Spy Games and Superyachts: Inside the Italy-China Power Struggle Rocking Luxury Shipyards photo

By Daniele Lepido and Haze Fan (Bloomberg) The ongoing conflict between Ferretti SpA, an Italian luxury yacht maker, and its leading Chinese investor is gaining attention again, just a year after a previous spying scandal shook the company.

Weichai Group, which holds a 37.5% stake in Ferretti, claims that CEO Alberto Galassi is marginalizing its directors to strengthen his control over the company. This information comes from sources familiar with the situation and an internal document seen by Bloomberg News that was sent last month by Weichai to its parent company.

The document states that directors associated with Weichai have been excluded from Ferretti's headquarters in Forlì. They are "effectively cut off" from the main operating environment of the company and are only performing occasional, minor tasks at the Milan office. It highlights a recent management change that consolidates decision-making power in Galassi's hands, indicating that he has "effectively achieved full control over Ferretti."

"As investors, we shareholders are very worried about the security of assets and the quality of operations," Weichai expressed in the document.

A representative from Ferretti did not provide comments, and officials from Weichai did not respond to requests for feedback.

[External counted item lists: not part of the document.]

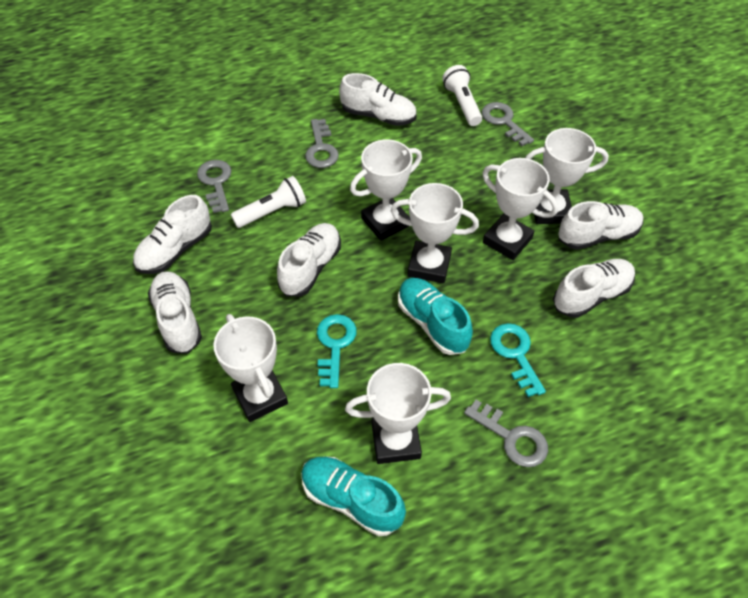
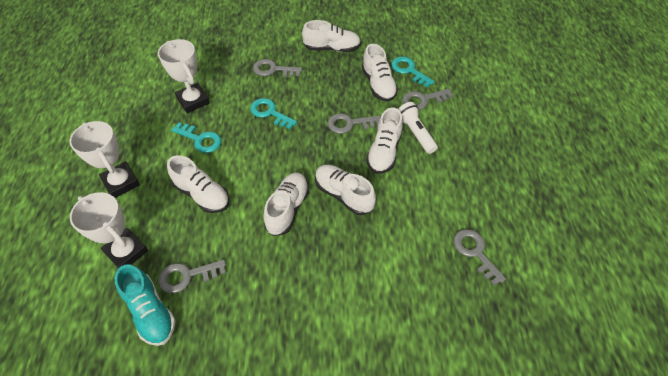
grey key: [197,160,232,213] [305,119,339,168] [464,400,548,467] [482,102,534,146] = 4 -> [159,259,226,293] [253,59,302,77] [328,113,381,134] [402,89,453,110] [454,229,506,286] = 5
turquoise key: [317,314,357,388] [490,323,546,397] = 2 -> [171,122,221,153] [250,98,297,129] [391,57,435,87] = 3
turquoise shoe: [301,456,406,536] [398,278,473,355] = 2 -> [115,264,176,346] = 1
white flashlight: [231,176,306,228] [442,65,482,126] = 2 -> [398,102,438,154] = 1
white trophy: [213,314,288,422] [345,363,451,464] [350,140,422,241] [391,183,479,283] [482,158,558,260] [525,128,609,224] = 6 -> [70,121,140,198] [70,192,148,268] [158,39,210,113] = 3

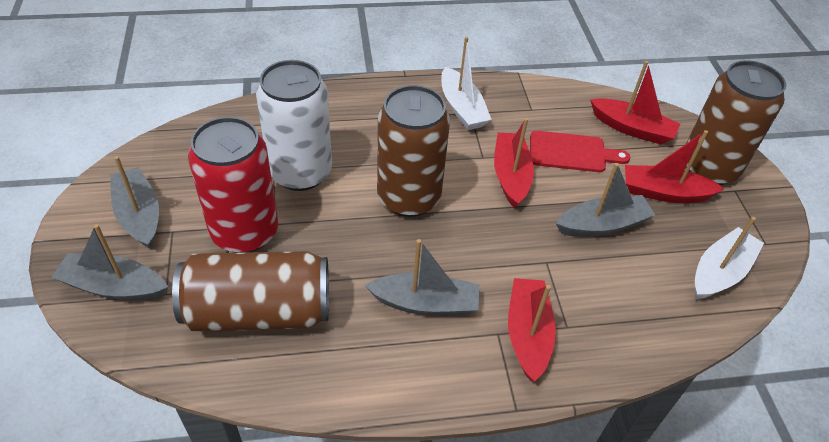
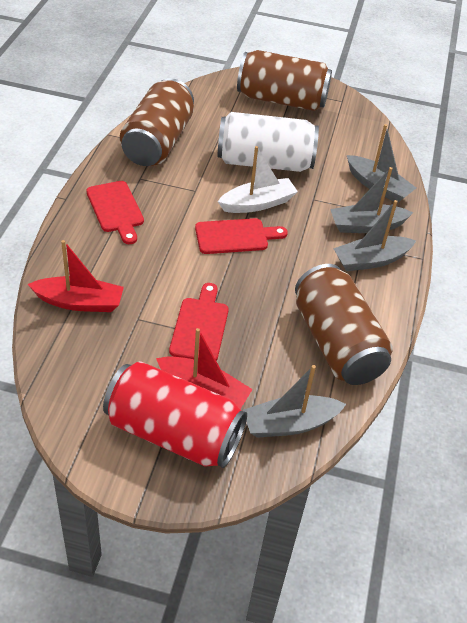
red boat: [494,118,534,208] [508,278,556,382] [590,61,680,145] [625,130,725,203] = 4 -> [27,240,124,312] [156,328,253,409] = 2
red cutting board: [530,131,630,172] = 1 -> [86,181,144,244] [169,283,229,361] [195,218,288,254] = 3
white boat: [441,37,492,130] [695,217,764,299] = 2 -> [217,146,298,213] = 1

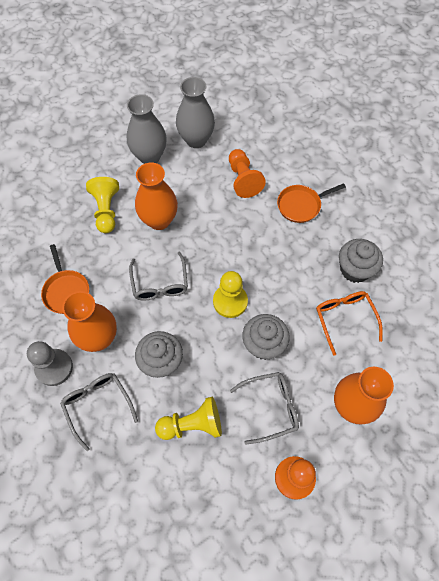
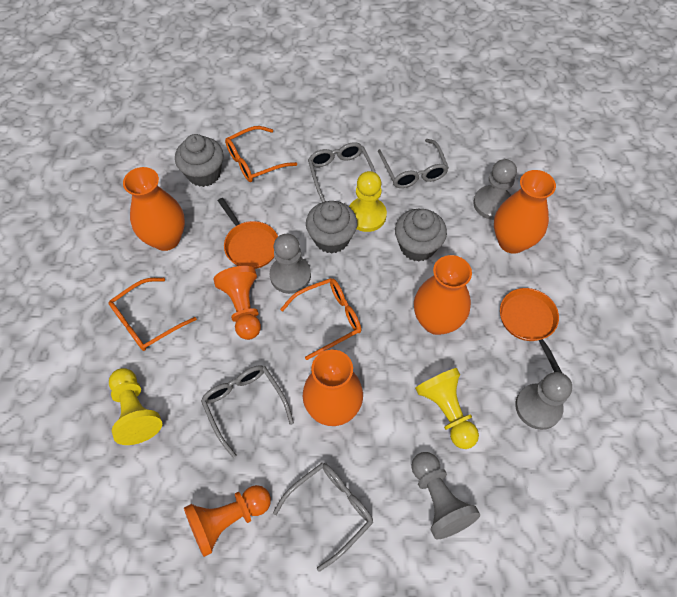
grey glasses: [60,373,138,451] [129,251,188,301] [230,372,299,445] = 3 -> [201,365,294,458] [273,463,373,572] [308,142,376,202] [378,139,449,188] = 4
grey pawn: [27,341,73,386] = 1 -> [270,234,311,294] [411,452,480,539] [473,159,517,220] [515,372,572,430] = 4
grey vase: [127,94,167,164] [176,77,215,148] = 2 -> none = 0
orange glasses: [316,291,383,356] = 1 -> [109,278,197,351] [225,126,297,182] [280,278,361,360] = 3
orange vase: [62,291,117,352] [135,163,178,230] [334,367,394,424] = 3 -> [123,167,185,251] [303,350,363,426] [414,255,472,335] [494,170,556,254] = 4

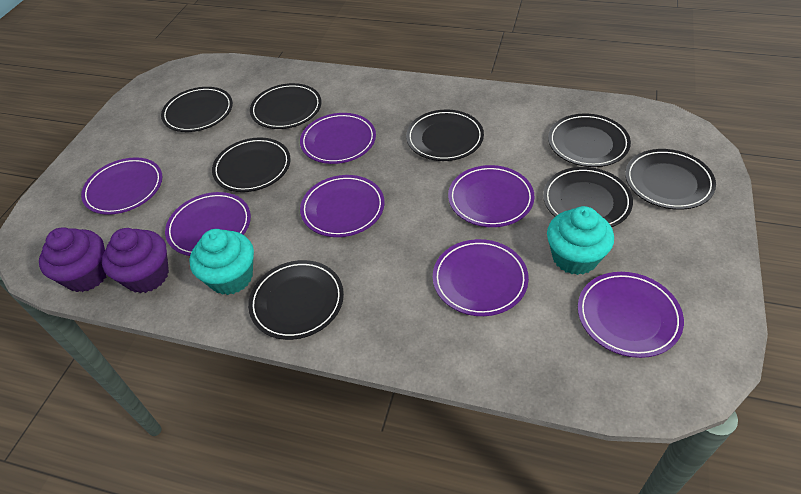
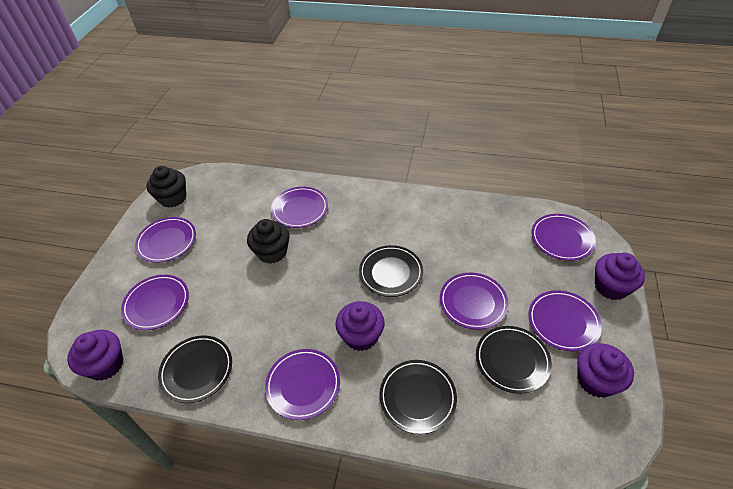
black cupcake: none = 0 -> [147,166,186,208] [247,219,290,264] = 2
black plate: [161,87,233,132] [212,137,291,192] [248,260,344,340] [250,83,321,129] [406,110,484,161] [543,167,633,227] [548,113,631,167] [625,149,716,210] = 8 -> [158,335,232,403] [359,245,423,297] [379,360,457,434] [476,326,552,394] = 4
purple cupcake: [39,227,107,292] [102,228,169,293] = 2 -> [67,330,124,381] [336,301,385,351] [577,343,634,398] [595,253,645,300] = 4
turquoise cupcake: [189,229,254,295] [547,206,614,275] = 2 -> none = 0

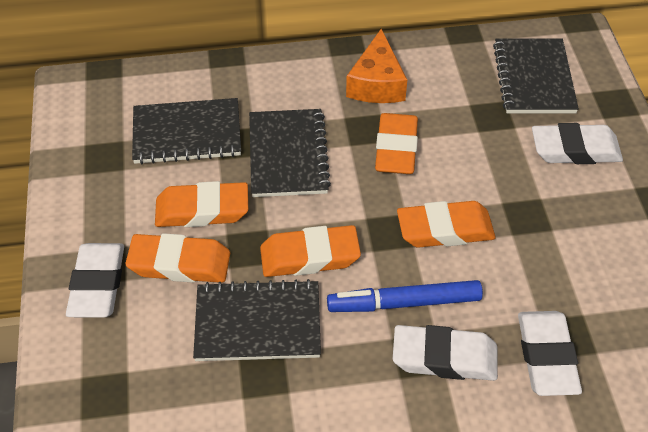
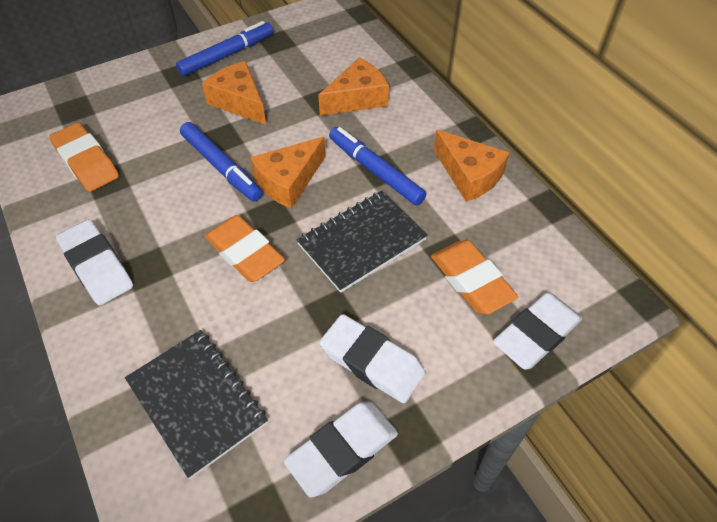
black notebook: [132,98,241,164] [193,279,321,361] [249,109,331,197] [493,38,579,113] = 4 -> [125,330,268,479] [296,191,428,293] = 2
blue marker: [327,280,483,312] = 1 -> [176,21,273,76] [180,122,263,201] [329,127,427,206] = 3
orange cheese: [346,29,407,103] = 1 -> [202,61,266,125] [250,137,325,209] [318,58,389,115] [433,130,510,202] = 4
orange eraser: [125,233,230,283] [155,181,248,227] [260,225,361,277] [375,113,418,174] [397,201,496,248] = 5 -> [49,123,119,192] [205,215,285,282] [431,240,518,314] = 3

The document does not specify what actions Weichai, as Ferretti's largest shareholder, plans to take in light of these developments.

These allegations add another layer to a story that last year placed Ferretti in the middle of an alleged spying episode where its Chinese executives were targeted, leading to a Milan investigation. In June, Bloomberg News reported that hidden listening devices were discovered in the Milan offices of the company's Chinese executives during a time of tension between management and the primary shareholder concerning a share buyback strategy. The investigation into this spying incident is still ongoing.

The unrest at Ferretti occurs while the Italian Prime Minister Giorgia Meloni's administration is adopting a more careful stance towards Chinese investments in critical Italian companies amid rising geopolitical tensions and global trade issues.

Even though Weichai hasn't faced any interference from the Italian government, its situation draws similarities to that of tire manufacturer Pirelli SpA, where China's state-owned Sinochem Group had to limit its governance role due to a 2023 decree under Italy's "golden power" law. This law, designed to protect assets deemed strategic, is becoming crucial in how Rome manages its economic relations with Beijing while also reassuring domestic and European partners.

Ferretti is recognized worldwide for its luxury yachts, housing well-known brands like Riva, Pershing, and Wally. The company reported approximately €1.2 billion ($1.4 billion) in revenue last year and has been working to grow its global order book.

The Italian firm went public in Hong Kong in 2022 and added a listing in Milan the following year. Since then, its stock has seen a decline of about 4% in the Milan market.